• WHAT THE TASK REQUIRES: According to the article about the Wivenhoe Dam and the Queensland floods, what release strategy should the dam operators have employed on January 8 and 9 instead of W1?

• SOURCE PASSAGE:

--

New allegations that Wivenhoe Dam operators used incorrect water-release strategies during last year’s Queensland flood disaster have forced the state Labor government to delay elections until March 24. The north-eastern Australian state was devastated by floods, caused by the La Niña weather pattern, which killed 35 people and badly damaged thousands of homes and businesses.
The election date was announced last week by Premier Anna Bligh following an unprecedented request by the official floods inquiry that it re-open investigations and its final report be pushed back to March 18. The request was in response to damning new evidence published by the Australian newspaper.
Wivenhoe Dam is located about 70 kilometres northwest of Brisbane and commercially operated by SEQWater. The facility was supposed to prevent major flooding in the capital and outlying suburbs. It failed to do so last year, however, and over 20,000 homes were inundated.
According to the Australian, Wivenhoe Dam engineers used a flood-operating strategy known as W1 for 48 hours longer than necessary on January 8 and 9 last year. Operators should have employed W3 releases, which were designed to protect Brisbane. Water levels rapidly rose during this period, threatening the structural integrity of the dam itself and forcing operators to initiate a W4 strategy on January 11. W4 involves massive water releases—up to 7,500 litres per second—and takes no account of the impact on Brisbane.
Bligh told the media last week that she would not hold a state election before Queenslanders could assess the floods inquiry report. “Every flood victim should know the truth,” she declared, and the “full force of the law” would apply to anyone “responsible for any cover up.”

--

• SUPPLIED MATERIAL:

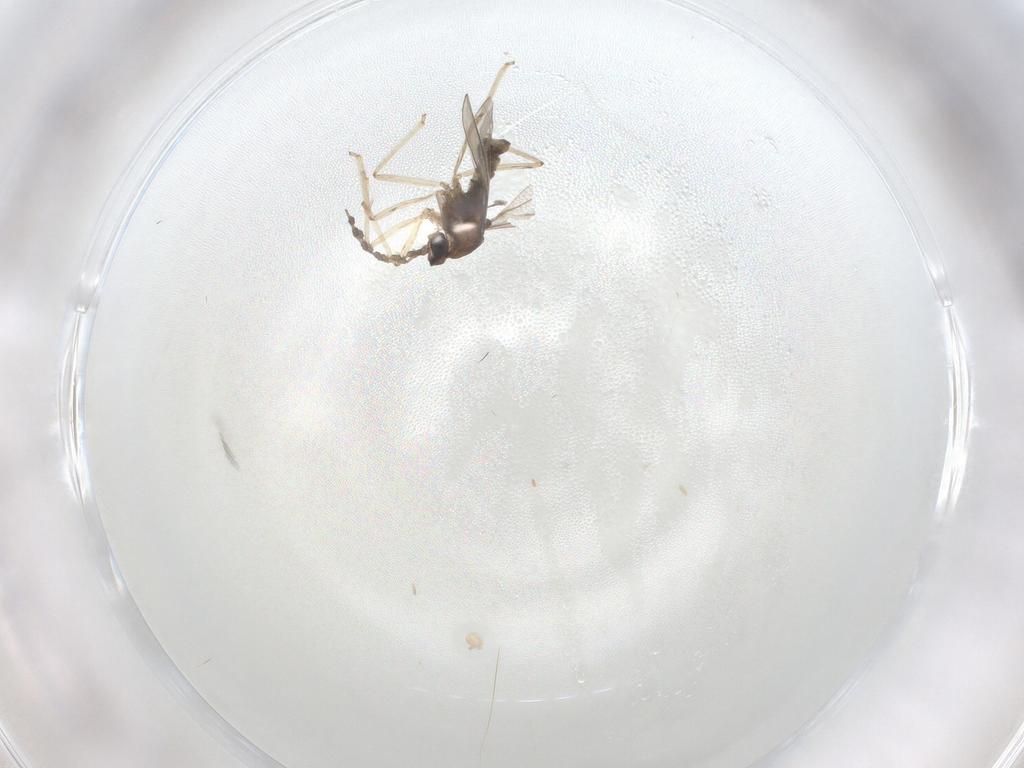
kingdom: Animalia
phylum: Arthropoda
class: Insecta
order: Diptera
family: Cecidomyiidae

--

• SOLVED EXERCISE: W3 releases, which were designed to protect Brisbane.